Kristen contempló el reflejo que le devolvía el cristal de su imagen. Instantes después le pareció ver su propio rostro siete años atrás. Los ojos enrojecidos por el llanto, la expresión colmada de tristeza… La noche antes de partir hacia España la había pasado acurrucada en la cama, llorando como una Magdalena, sin consuelo. Su madre, a la que adoraba, hacía un par de días que había muerto, dejándola absolutamente sola, y su padrastro únicamente la veía —soportaba, más bien— como un estorbo. Y lo peor es que ella, con solo trece tiernos años, era consciente de ello.

La única salida que encontró fue marcharse lejos y, en cierto modo, desaparecer. Abandonar Londres, su casa, sus amigos y los recuerdos que le asolaban el alma —pese al dolor que eso le causó—, e irse a Madrid. Una prima de su madre, Mercedes, que vivía en la capital, se había ocupado de todo lo referente al viaje y a la inscripción en el nuevo colegio al que iba a asistir.

—No lo entiendo… —murmuró Kristen, poniendo voz al diálogo interior que tenía con ella misma y rompiendo el silencio.

—No le des vueltas a ese asunto.
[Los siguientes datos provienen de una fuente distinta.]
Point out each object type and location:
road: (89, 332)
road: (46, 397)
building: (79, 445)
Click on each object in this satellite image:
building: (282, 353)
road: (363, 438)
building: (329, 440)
No te preguntes por qué sí o por qué no —le aconsejó Bertha con actitud maternal. Le dolía profundamente ver sufrir a Kristen de aquella manera—. Ya sabes cómo es Scott. No es nada personal contra ti. Él es así con todo el mundo.

Kristen se dio la vuelta.

—Sé que es así con todo el mundo —señaló. Los ojos se advertían vidriosos—. Pero no por eso es menos doloroso.
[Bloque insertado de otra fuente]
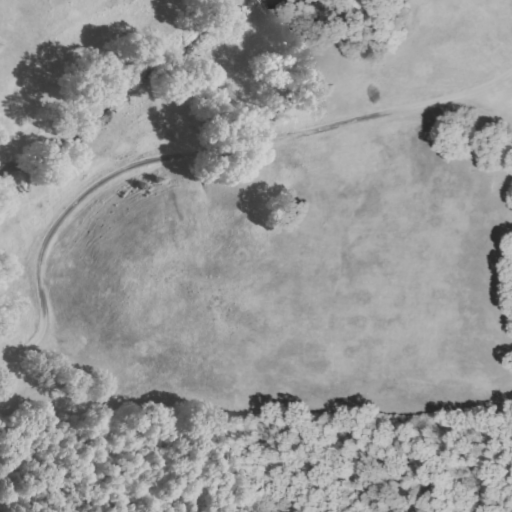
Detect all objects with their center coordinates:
road: (197, 152)
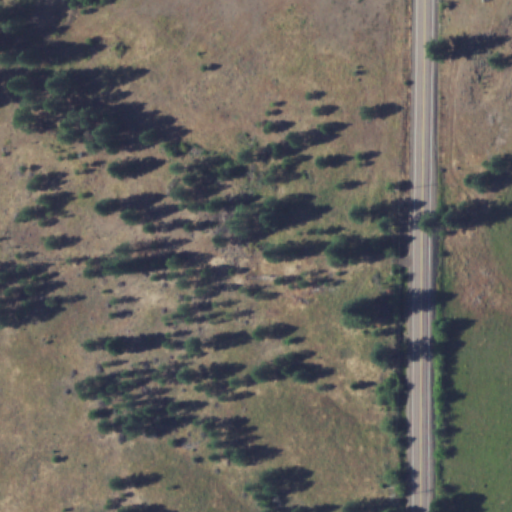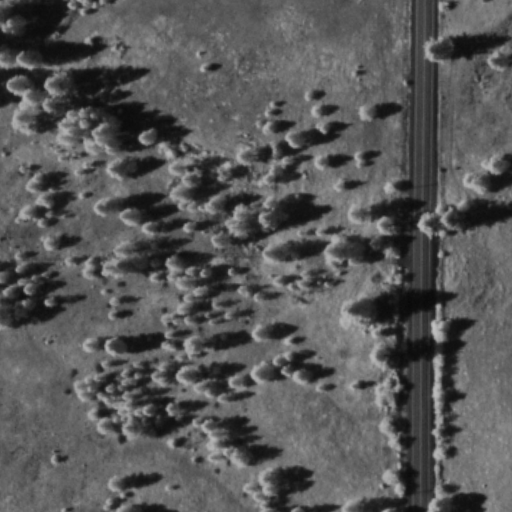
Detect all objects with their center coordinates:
road: (413, 256)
—Sé que el dolor es el mismo —dijo Bertha.

El ama de llaves entendía perfectamente el malestar de Kristen. Scott nunca había sido afectuoso con ella, ni siquiera cuando era una niña y se quedó huérfana. A pesar de que Milena le había pedido en su lecho de muerte que cuidara, por favor, de su pequeña.

—Le he dicho que quiero ir a la fábrica; a ver las instalaciones, a los empleados. Ni siquiera me ha hecho caso, nana —se lamentaba Kristen—. Ha cambiado inmediatamente de tema hablándome de la inoportuna petición de mano de Sir Roger Sullivan.

Chasqueó la lengua, molesta.

—Habla con Liam, mi niña —sugirió Bertha—. Él tiene que saber lo que está sucediendo.

—Sí, tengo que hablar con él —dijo Kristen—. Mañana le enviaré una nota con un mensajero para vernos.